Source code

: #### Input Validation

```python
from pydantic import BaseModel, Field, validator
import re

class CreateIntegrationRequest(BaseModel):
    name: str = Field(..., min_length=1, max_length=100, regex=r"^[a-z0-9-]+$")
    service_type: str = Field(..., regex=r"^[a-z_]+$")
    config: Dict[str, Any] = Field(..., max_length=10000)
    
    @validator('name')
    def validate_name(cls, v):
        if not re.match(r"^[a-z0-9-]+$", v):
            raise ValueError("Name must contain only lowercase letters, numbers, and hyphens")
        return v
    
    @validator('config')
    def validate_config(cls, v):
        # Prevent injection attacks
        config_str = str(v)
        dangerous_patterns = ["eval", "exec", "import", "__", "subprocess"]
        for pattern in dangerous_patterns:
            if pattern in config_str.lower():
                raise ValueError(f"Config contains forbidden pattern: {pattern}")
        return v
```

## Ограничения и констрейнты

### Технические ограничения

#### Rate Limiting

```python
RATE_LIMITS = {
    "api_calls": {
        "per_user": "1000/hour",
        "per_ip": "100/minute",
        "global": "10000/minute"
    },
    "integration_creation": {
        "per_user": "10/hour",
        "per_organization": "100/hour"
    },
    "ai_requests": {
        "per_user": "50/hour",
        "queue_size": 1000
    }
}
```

_ _ _

Requirement.
Look through the entries and return every line where "ValueError" appears.

Solution to this problem.
            raise ValueError("Name must contain only lowercase letters, numbers, and hyphens")
                raise ValueError(f"Config contains forbidden pattern: {pattern}")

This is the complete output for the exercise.